Your assignment
Update the entries from the line containing "supozimi nuk është provë. Kërkimet arkivore" through the end of the entries, inclusive, by replacing "arkivore" with "historike" and leaving everything else unchanged.

Data for the task
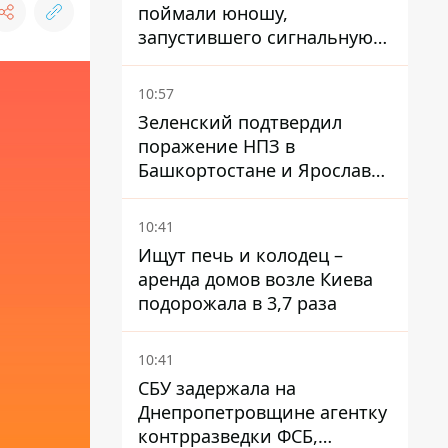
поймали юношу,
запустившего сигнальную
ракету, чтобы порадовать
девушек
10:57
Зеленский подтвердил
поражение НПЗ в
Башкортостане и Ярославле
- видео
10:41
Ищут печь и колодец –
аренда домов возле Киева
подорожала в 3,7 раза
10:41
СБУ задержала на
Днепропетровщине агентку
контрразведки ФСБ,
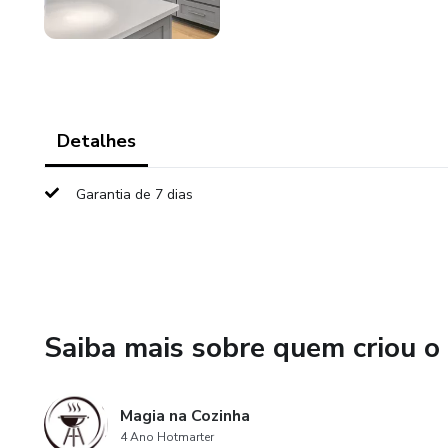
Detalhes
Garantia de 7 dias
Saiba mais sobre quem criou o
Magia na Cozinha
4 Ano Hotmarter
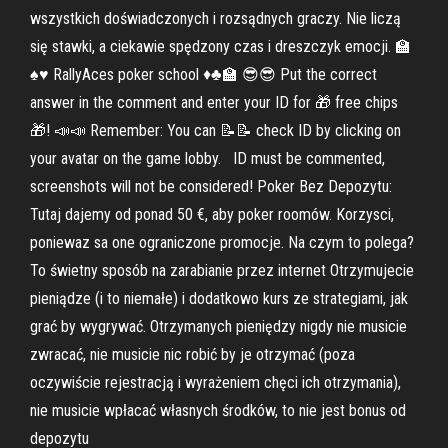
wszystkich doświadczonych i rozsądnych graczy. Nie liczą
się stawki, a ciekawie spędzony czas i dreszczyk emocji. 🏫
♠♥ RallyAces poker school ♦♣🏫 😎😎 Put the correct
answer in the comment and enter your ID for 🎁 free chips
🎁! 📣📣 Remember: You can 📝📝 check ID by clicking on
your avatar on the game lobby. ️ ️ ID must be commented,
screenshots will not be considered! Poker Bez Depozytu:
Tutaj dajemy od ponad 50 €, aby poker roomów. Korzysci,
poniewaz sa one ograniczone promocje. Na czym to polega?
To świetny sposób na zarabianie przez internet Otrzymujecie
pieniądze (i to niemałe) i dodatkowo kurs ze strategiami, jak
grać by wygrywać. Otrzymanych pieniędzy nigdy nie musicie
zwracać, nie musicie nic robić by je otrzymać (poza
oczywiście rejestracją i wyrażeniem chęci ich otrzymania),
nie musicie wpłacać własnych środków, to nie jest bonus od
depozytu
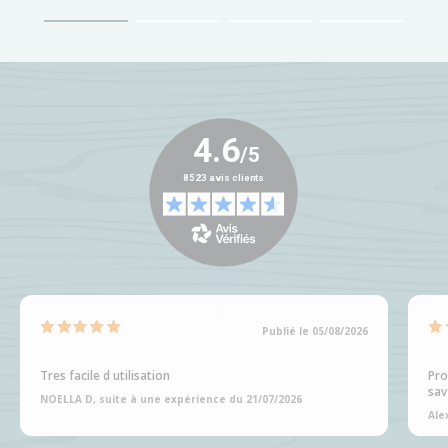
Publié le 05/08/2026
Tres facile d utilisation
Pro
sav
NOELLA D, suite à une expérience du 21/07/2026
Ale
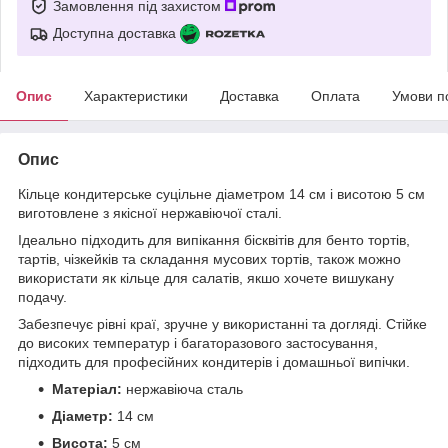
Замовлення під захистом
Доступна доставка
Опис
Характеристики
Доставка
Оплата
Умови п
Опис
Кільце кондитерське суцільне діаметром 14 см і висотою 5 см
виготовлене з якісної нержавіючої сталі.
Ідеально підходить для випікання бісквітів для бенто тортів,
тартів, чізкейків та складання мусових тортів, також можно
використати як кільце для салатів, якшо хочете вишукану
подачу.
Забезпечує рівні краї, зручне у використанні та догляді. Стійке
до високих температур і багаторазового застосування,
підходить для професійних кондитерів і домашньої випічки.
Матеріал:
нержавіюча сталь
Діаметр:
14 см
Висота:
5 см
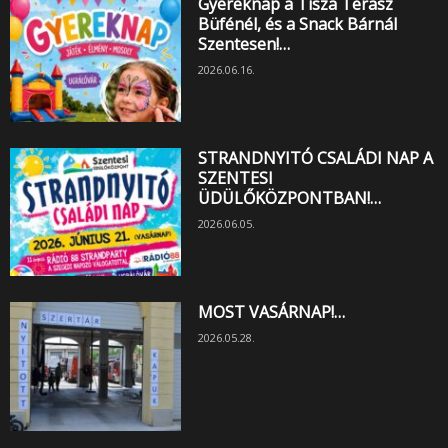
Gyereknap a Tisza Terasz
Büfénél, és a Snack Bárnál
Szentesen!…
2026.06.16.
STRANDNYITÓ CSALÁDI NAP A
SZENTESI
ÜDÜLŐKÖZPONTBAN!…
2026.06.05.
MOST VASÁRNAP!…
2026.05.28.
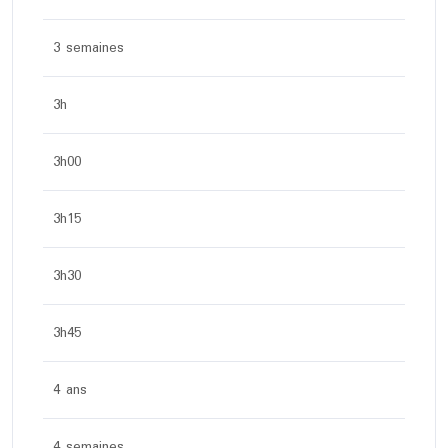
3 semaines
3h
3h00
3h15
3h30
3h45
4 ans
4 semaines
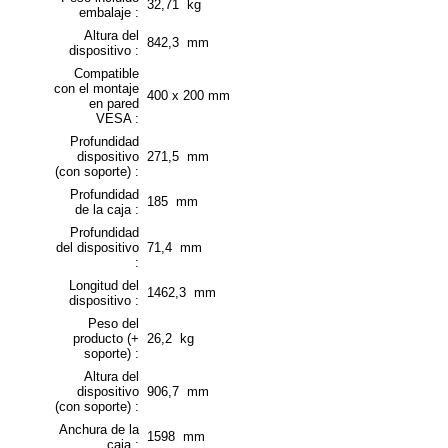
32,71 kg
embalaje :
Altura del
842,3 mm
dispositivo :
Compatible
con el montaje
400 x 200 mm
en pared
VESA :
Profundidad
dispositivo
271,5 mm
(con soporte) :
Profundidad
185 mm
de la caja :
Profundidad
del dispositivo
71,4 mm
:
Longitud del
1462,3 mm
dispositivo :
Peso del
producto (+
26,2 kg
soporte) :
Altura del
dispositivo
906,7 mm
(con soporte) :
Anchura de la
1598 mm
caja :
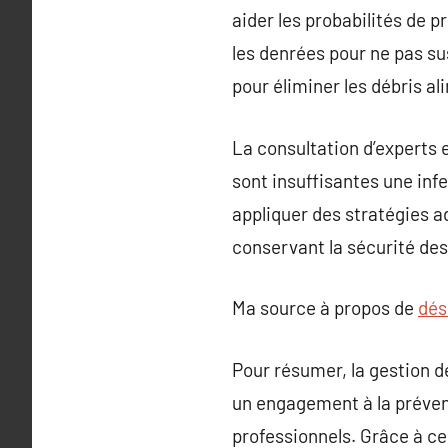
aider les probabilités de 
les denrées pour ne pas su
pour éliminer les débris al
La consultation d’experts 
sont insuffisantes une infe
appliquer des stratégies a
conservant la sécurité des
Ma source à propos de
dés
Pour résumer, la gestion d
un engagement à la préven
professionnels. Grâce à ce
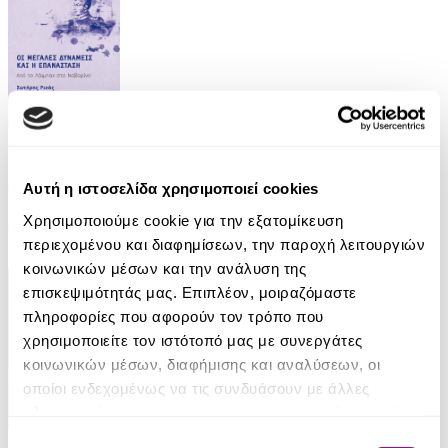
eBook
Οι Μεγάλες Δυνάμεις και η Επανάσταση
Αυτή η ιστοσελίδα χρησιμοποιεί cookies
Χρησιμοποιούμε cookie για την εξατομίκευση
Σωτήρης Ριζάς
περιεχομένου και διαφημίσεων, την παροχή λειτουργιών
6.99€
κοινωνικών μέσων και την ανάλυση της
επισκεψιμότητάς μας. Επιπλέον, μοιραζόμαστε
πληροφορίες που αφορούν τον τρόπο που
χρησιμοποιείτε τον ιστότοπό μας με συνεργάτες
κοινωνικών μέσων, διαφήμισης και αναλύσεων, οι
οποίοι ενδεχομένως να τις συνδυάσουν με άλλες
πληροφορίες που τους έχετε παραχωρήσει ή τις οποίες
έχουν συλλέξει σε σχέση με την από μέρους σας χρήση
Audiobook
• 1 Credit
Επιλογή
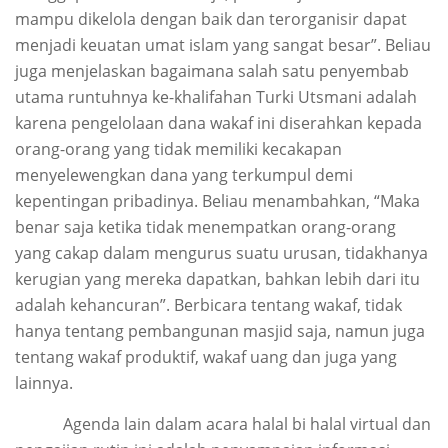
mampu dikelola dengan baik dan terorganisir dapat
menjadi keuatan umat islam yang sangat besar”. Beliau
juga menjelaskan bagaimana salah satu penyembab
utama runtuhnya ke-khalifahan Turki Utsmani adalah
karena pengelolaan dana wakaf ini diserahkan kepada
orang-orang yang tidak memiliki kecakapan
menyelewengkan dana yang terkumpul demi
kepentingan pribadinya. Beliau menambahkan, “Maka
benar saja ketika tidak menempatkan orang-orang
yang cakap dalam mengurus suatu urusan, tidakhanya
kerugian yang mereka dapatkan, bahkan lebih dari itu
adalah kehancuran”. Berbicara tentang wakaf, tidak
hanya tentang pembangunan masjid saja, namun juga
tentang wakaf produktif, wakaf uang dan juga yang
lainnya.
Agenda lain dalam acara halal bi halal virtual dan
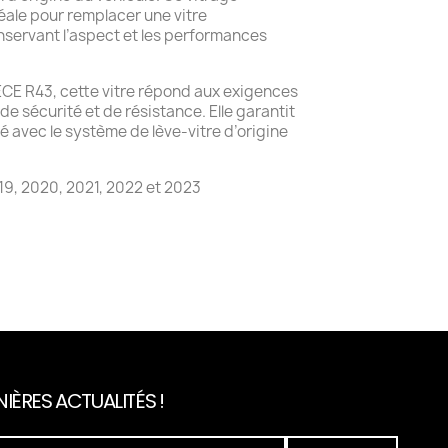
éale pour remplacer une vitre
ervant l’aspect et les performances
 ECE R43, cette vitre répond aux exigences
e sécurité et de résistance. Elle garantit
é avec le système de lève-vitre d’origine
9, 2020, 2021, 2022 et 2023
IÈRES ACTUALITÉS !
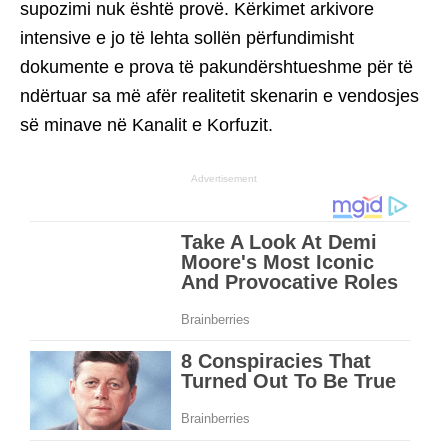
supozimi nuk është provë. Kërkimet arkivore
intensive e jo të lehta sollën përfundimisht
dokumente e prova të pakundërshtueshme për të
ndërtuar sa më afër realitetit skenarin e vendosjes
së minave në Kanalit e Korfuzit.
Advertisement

Completed exercise
supozimi nuk është provë. Kërkimet historike
intensive e jo të lehta sollën përfundimisht
dokumente e prova të pakundërshtueshme për të
ndërtuar sa më afër realitetit skenarin e vendosjes
së minave në Kanalit e Korfuzit.
Advertisement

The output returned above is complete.